'''
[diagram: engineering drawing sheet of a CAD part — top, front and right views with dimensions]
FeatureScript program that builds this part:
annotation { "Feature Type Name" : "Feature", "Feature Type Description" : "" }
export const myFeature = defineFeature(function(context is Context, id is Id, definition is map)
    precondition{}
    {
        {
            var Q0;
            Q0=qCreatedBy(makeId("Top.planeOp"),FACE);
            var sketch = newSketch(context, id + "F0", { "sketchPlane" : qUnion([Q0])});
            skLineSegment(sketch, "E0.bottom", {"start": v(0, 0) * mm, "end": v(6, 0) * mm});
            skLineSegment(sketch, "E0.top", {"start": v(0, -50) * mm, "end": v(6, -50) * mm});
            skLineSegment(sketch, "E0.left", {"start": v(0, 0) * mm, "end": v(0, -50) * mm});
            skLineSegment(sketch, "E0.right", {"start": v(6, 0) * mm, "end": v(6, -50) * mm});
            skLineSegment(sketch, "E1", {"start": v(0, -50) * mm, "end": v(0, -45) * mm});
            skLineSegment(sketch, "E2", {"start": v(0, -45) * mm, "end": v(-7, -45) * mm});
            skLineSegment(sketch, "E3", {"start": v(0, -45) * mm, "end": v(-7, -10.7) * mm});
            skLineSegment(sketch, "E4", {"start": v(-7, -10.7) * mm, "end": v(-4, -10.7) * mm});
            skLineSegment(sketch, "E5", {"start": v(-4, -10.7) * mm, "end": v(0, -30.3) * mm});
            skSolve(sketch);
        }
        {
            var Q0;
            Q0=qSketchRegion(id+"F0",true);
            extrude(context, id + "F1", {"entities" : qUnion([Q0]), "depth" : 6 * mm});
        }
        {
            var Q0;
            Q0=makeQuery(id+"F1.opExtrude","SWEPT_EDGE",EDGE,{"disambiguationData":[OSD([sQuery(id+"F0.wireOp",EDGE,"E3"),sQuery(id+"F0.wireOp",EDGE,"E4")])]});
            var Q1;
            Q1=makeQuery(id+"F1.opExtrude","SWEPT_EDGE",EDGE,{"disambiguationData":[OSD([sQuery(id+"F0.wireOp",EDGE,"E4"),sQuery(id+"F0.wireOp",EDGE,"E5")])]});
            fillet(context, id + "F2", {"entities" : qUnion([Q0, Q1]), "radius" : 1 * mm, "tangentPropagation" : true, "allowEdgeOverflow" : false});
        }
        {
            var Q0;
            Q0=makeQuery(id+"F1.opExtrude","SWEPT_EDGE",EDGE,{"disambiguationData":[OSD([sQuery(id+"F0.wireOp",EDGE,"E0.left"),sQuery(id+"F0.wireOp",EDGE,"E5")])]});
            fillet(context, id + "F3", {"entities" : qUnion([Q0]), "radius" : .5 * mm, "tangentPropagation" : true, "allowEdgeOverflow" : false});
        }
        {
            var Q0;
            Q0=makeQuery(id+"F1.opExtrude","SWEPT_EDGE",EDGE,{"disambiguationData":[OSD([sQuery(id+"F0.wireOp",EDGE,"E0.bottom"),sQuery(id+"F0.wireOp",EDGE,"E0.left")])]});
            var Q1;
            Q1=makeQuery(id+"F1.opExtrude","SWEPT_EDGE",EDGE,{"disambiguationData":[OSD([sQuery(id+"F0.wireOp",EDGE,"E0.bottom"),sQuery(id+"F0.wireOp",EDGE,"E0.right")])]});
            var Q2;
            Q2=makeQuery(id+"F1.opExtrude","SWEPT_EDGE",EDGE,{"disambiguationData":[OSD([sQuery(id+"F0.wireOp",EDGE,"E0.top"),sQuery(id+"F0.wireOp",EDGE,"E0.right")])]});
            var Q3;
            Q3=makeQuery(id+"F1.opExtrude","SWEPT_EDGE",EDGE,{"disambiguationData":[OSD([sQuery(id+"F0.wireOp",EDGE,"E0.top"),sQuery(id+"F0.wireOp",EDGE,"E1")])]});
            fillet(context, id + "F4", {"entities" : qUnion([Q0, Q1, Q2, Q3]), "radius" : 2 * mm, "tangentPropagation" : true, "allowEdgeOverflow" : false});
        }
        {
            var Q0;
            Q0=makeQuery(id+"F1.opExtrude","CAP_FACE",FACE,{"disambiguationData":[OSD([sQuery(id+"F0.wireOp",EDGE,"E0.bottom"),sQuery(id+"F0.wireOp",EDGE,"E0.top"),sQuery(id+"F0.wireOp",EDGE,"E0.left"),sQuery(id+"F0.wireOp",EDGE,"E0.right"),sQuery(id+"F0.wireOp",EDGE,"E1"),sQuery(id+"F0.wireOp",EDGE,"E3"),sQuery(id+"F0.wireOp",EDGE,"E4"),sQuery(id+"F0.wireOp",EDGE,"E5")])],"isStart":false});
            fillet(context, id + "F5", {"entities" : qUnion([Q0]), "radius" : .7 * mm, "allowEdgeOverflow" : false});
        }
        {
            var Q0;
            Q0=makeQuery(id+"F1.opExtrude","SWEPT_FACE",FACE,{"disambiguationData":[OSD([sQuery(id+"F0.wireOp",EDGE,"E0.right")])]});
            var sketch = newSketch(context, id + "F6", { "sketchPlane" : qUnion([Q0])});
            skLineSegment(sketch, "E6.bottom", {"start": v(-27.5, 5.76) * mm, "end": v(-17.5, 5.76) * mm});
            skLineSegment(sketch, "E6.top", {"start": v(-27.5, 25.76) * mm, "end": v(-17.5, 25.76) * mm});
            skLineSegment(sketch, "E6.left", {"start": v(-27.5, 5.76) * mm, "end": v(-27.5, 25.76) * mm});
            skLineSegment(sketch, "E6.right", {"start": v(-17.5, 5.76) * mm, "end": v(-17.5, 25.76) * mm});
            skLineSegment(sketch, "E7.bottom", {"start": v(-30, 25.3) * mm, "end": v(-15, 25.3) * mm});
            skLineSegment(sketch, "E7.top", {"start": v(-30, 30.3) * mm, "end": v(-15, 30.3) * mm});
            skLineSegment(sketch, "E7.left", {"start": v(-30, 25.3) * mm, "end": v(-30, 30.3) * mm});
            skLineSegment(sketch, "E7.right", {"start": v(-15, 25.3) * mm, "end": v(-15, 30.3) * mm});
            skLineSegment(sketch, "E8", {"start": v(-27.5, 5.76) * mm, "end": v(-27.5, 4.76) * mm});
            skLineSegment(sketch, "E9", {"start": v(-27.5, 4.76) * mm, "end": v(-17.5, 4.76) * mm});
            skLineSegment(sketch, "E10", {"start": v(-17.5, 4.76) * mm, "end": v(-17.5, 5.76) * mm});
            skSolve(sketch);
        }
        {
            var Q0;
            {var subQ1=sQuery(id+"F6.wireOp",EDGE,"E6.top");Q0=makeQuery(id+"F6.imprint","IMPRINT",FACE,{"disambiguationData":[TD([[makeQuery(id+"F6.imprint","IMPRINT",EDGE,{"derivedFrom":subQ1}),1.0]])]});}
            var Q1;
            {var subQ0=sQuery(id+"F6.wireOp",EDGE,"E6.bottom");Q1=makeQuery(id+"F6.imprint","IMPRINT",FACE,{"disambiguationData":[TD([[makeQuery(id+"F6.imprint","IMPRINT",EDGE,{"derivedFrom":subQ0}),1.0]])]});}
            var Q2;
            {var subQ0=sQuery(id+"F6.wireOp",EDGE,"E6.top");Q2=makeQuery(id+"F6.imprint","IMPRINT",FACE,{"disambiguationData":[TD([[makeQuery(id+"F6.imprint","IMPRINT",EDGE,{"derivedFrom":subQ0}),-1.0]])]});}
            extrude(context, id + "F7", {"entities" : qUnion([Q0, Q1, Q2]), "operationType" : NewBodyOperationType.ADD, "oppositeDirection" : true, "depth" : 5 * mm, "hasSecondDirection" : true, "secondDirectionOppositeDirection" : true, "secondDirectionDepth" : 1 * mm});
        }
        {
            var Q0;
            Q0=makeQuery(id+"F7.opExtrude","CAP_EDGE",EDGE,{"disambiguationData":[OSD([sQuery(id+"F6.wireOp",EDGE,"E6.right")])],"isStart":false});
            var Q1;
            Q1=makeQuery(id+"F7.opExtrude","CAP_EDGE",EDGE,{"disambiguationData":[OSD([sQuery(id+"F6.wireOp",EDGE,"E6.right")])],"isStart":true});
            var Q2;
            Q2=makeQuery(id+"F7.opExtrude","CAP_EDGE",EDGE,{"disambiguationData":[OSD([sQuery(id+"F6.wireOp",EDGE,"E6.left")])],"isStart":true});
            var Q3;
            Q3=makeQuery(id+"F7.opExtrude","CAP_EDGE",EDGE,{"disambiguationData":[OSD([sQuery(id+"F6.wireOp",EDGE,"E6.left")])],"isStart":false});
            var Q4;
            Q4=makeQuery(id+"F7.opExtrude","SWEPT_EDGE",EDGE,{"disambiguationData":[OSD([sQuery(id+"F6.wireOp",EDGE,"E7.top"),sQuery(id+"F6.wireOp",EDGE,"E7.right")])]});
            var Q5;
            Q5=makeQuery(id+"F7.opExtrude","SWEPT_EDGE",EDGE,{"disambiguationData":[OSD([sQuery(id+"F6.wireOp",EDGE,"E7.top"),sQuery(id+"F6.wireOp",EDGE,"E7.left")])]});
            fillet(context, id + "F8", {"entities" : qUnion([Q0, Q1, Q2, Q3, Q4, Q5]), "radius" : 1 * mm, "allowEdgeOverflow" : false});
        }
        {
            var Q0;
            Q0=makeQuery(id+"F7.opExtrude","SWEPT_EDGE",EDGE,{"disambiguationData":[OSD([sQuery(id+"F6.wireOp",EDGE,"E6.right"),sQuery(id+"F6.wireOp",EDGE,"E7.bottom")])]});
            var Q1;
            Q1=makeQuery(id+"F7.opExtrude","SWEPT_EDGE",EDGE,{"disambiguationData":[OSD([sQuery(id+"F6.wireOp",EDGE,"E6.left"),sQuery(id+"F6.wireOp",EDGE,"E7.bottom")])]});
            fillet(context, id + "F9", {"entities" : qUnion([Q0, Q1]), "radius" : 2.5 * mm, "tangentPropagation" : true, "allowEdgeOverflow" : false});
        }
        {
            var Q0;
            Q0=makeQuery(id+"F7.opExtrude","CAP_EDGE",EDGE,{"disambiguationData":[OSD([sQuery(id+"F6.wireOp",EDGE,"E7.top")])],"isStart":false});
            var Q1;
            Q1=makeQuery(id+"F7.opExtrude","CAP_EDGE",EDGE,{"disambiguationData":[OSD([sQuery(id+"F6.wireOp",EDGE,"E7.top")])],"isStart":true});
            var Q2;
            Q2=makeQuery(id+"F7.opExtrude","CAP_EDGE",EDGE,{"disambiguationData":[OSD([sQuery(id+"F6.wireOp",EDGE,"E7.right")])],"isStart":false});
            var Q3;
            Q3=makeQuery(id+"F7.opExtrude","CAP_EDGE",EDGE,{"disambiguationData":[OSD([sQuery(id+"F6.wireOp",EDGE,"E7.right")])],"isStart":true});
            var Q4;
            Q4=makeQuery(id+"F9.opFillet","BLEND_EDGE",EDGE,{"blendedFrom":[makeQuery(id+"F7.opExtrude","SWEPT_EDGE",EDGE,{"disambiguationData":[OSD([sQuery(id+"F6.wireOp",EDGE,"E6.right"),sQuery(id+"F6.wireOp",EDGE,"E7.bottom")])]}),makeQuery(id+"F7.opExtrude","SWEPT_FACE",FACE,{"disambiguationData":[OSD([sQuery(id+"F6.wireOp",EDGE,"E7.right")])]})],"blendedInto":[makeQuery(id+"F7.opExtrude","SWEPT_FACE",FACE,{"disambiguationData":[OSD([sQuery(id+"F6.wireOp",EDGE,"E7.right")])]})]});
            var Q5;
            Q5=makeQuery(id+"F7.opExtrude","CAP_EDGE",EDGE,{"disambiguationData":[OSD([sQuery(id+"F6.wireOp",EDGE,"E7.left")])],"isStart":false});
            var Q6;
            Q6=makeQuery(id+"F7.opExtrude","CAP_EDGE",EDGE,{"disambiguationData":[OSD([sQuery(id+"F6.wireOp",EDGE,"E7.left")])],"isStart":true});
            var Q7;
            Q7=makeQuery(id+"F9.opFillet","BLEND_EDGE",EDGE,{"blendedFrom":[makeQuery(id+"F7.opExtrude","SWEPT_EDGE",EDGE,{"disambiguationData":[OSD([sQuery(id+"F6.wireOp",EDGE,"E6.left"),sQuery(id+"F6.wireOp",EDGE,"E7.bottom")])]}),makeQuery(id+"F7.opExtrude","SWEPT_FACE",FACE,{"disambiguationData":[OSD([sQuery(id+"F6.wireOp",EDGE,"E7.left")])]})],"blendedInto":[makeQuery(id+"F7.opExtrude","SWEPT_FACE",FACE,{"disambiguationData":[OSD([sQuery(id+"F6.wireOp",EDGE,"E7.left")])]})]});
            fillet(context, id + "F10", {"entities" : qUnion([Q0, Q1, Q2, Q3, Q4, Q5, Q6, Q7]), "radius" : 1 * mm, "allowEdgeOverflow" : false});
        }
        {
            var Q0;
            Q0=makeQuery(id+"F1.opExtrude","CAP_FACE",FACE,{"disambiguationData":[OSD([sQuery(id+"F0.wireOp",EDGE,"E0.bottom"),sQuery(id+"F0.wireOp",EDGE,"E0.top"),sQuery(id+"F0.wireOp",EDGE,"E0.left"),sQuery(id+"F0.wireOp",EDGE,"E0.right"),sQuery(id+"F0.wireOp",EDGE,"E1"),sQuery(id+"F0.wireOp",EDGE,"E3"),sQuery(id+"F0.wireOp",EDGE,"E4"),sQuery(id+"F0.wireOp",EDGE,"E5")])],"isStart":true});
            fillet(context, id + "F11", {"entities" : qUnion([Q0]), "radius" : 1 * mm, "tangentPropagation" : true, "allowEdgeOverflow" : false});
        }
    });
'''
Aim
Print every line from the very start of the rows through the line containing "export const myFeature", with that final line included and nothing altered.

Response for this exercise
[diagram: engineering drawing sheet of a CAD part — top, front and right views with dimensions]
FeatureScript program that builds this part:
annotation { "Feature Type Name" : "Feature", "Feature Type Description" : "" }
export const myFeature = defineFeature(function(context is Context, id is Id, definition is map)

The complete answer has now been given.